> **Goal of the exercise**:
The answer must consist of every line in the records that contains the word "Left".

Excerpts from a dataset:
*** Begin section ***

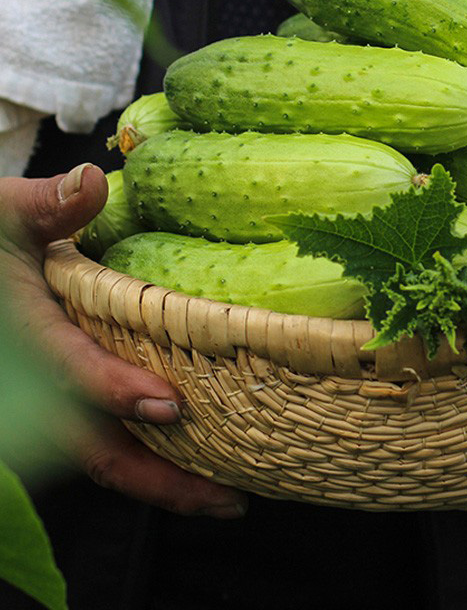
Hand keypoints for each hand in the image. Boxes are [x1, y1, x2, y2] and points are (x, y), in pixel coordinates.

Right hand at [0, 164, 247, 518]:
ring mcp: (39, 405)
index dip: (113, 391)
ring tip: (223, 495)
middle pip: (91, 447)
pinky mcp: (54, 407)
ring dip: (157, 482)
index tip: (168, 406)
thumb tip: (90, 181)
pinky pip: (96, 445)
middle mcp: (29, 384)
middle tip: (228, 500)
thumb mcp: (1, 213)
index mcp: (23, 333)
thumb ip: (43, 204)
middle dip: (158, 480)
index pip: (67, 369)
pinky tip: (192, 464)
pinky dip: (143, 464)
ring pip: (97, 458)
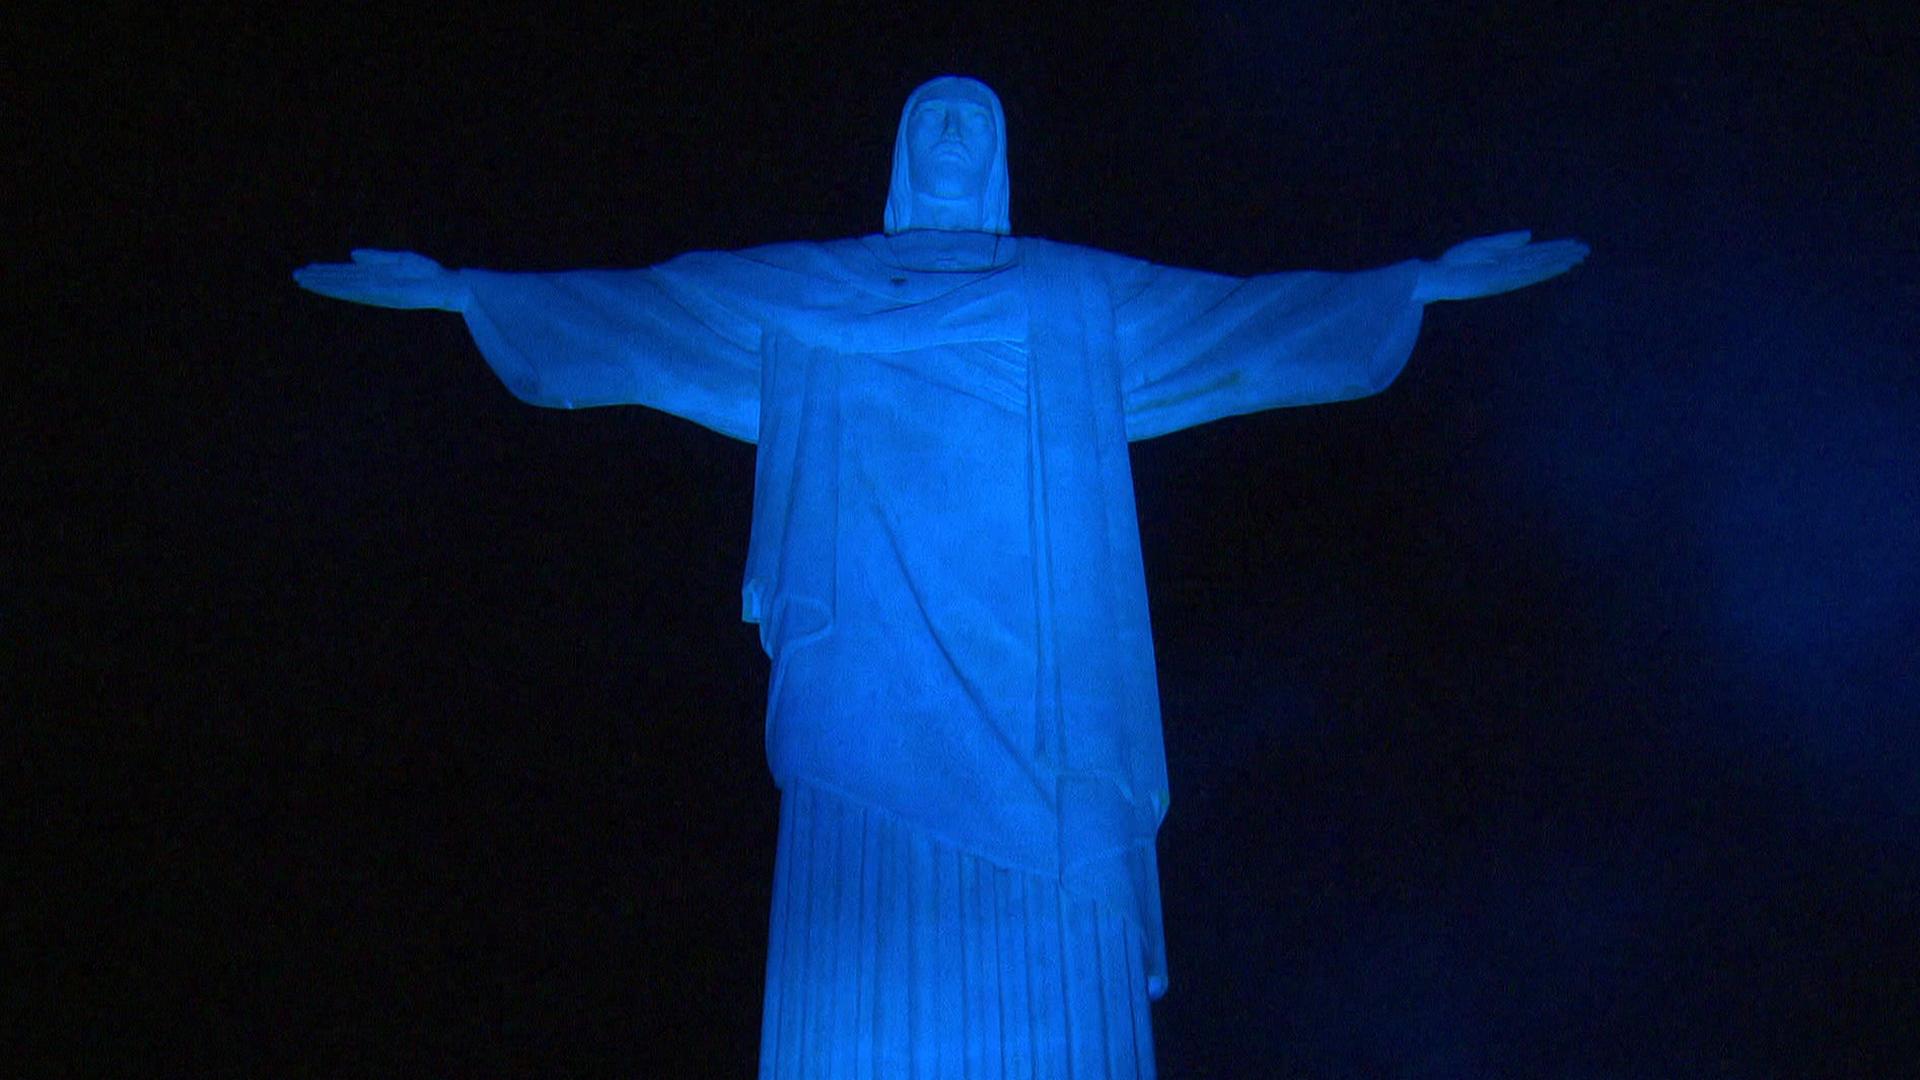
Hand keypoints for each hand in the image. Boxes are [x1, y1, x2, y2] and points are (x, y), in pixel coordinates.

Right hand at [292, 249, 468, 311]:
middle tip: (296, 276)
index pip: (346, 274)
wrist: (450, 286)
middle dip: (319, 279)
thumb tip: (352, 255)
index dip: (327, 272)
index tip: (308, 269)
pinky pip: (359, 289)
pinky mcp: (385, 293)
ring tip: (303, 280)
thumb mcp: (401, 260)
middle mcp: (374, 286)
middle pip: (341, 282)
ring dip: (324, 284)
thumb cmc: (429, 275)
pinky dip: (342, 287)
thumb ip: (377, 258)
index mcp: (377, 278)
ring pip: (344, 287)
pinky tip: (329, 285)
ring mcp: (378, 291)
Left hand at [1412, 231, 1589, 302]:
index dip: (1556, 248)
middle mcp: (1511, 268)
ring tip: (1578, 257)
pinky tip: (1556, 266)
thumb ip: (1506, 241)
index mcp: (1507, 259)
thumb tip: (1530, 235)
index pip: (1537, 252)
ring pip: (1539, 267)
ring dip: (1558, 262)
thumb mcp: (1482, 245)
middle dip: (1563, 255)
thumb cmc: (1454, 263)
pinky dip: (1543, 270)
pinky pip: (1526, 274)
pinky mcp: (1501, 280)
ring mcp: (1507, 275)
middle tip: (1586, 251)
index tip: (1575, 243)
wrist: (1437, 276)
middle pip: (1542, 259)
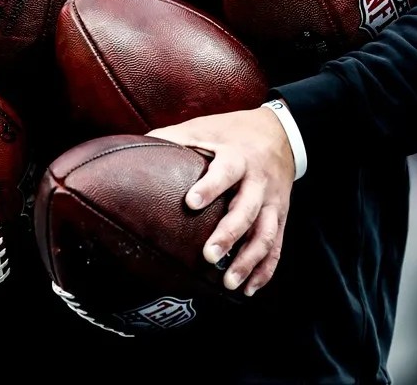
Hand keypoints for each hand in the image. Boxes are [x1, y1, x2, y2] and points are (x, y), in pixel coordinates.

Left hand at [146, 106, 294, 296]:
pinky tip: (249, 289)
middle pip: (247, 210)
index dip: (210, 186)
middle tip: (208, 257)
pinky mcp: (280, 217)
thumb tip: (134, 145)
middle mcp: (258, 181)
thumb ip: (173, 137)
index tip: (190, 202)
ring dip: (248, 261)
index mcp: (238, 157)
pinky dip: (265, 270)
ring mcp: (272, 202)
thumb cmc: (233, 132)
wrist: (281, 133)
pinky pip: (276, 246)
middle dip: (229, 234)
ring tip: (229, 283)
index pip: (226, 172)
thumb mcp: (204, 127)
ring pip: (265, 234)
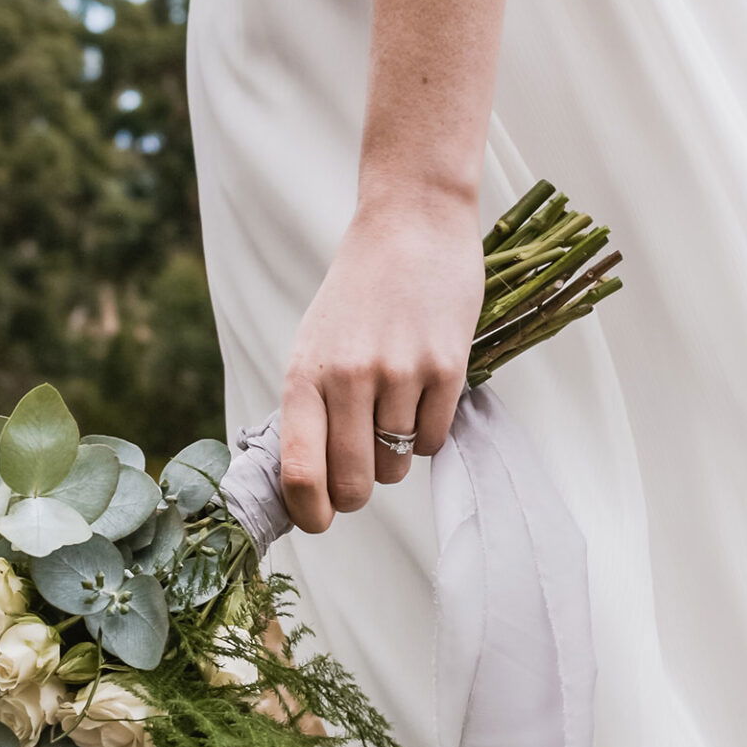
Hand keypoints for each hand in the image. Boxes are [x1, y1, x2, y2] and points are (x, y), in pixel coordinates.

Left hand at [280, 189, 484, 533]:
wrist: (411, 225)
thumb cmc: (357, 295)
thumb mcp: (312, 345)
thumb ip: (308, 409)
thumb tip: (305, 484)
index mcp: (304, 375)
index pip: (299, 470)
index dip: (308, 512)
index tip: (318, 521)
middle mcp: (348, 377)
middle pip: (354, 484)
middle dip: (356, 493)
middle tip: (360, 478)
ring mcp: (400, 373)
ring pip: (396, 467)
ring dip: (394, 458)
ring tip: (392, 412)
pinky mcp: (447, 368)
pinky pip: (433, 441)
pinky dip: (427, 435)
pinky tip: (421, 397)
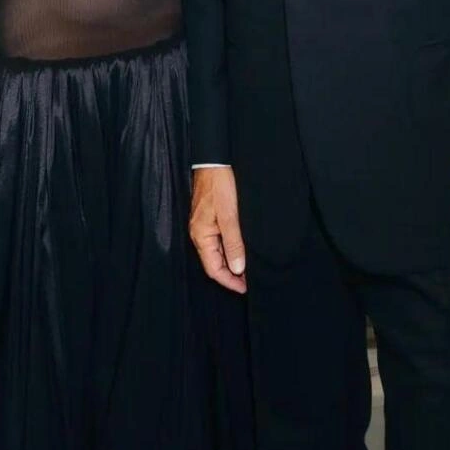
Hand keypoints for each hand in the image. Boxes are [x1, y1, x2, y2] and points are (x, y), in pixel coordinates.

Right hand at [189, 167, 246, 293]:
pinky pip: (217, 241)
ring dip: (231, 262)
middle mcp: (199, 233)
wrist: (214, 161)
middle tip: (250, 281)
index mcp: (201, 236)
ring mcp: (204, 226)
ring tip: (248, 269)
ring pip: (216, 253)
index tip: (245, 288)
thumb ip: (233, 242)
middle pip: (213, 263)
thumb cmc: (220, 185)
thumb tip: (237, 268)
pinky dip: (229, 249)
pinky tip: (240, 250)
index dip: (229, 281)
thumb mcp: (230, 216)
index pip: (213, 269)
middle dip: (231, 274)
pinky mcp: (209, 218)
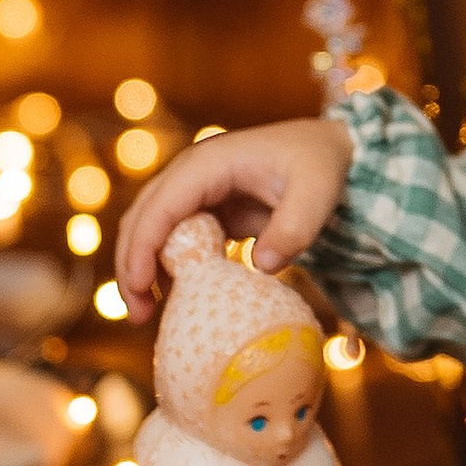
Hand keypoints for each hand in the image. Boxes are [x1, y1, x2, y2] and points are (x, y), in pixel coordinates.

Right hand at [113, 113, 355, 319]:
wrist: (334, 151)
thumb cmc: (323, 166)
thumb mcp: (317, 194)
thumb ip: (294, 229)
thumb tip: (262, 267)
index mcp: (210, 162)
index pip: (161, 205)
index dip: (144, 246)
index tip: (139, 287)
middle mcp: (193, 173)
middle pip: (143, 217)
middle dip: (132, 264)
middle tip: (139, 314)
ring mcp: (198, 191)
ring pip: (152, 229)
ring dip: (144, 268)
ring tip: (147, 314)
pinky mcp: (208, 209)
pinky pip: (176, 239)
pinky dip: (168, 268)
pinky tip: (176, 300)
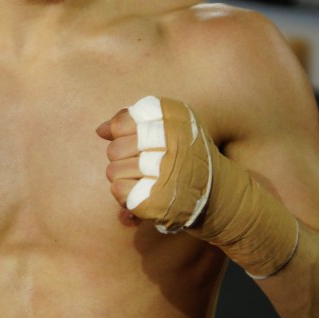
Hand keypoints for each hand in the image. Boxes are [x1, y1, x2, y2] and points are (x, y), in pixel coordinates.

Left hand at [96, 96, 210, 232]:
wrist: (218, 195)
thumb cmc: (185, 157)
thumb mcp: (169, 128)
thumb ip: (133, 122)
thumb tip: (100, 130)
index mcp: (177, 117)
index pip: (125, 122)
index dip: (121, 133)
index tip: (137, 142)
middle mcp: (175, 142)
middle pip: (116, 148)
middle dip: (121, 158)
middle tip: (140, 165)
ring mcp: (168, 172)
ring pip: (113, 170)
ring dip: (123, 178)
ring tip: (142, 180)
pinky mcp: (159, 200)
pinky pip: (118, 191)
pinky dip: (124, 195)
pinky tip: (141, 193)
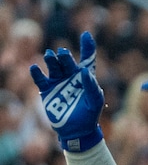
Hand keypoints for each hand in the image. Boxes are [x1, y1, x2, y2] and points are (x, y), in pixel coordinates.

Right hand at [29, 31, 104, 151]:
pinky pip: (40, 79)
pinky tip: (35, 68)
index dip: (88, 47)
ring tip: (51, 55)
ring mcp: (58, 82)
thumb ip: (92, 86)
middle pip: (67, 62)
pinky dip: (37, 73)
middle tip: (63, 54)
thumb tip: (84, 72)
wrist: (77, 129)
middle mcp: (71, 76)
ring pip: (54, 67)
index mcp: (85, 76)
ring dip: (51, 60)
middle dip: (65, 57)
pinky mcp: (47, 91)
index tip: (86, 35)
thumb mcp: (95, 101)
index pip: (87, 59)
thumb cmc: (90, 114)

*** End section ***

> **Reply to the exercise**:
Left hand at [1412, 231, 1589, 302]:
Left hand at [146, 106, 294, 296]:
Left hand at [280, 189, 484, 533]:
Left hand at [96, 96, 210, 232]:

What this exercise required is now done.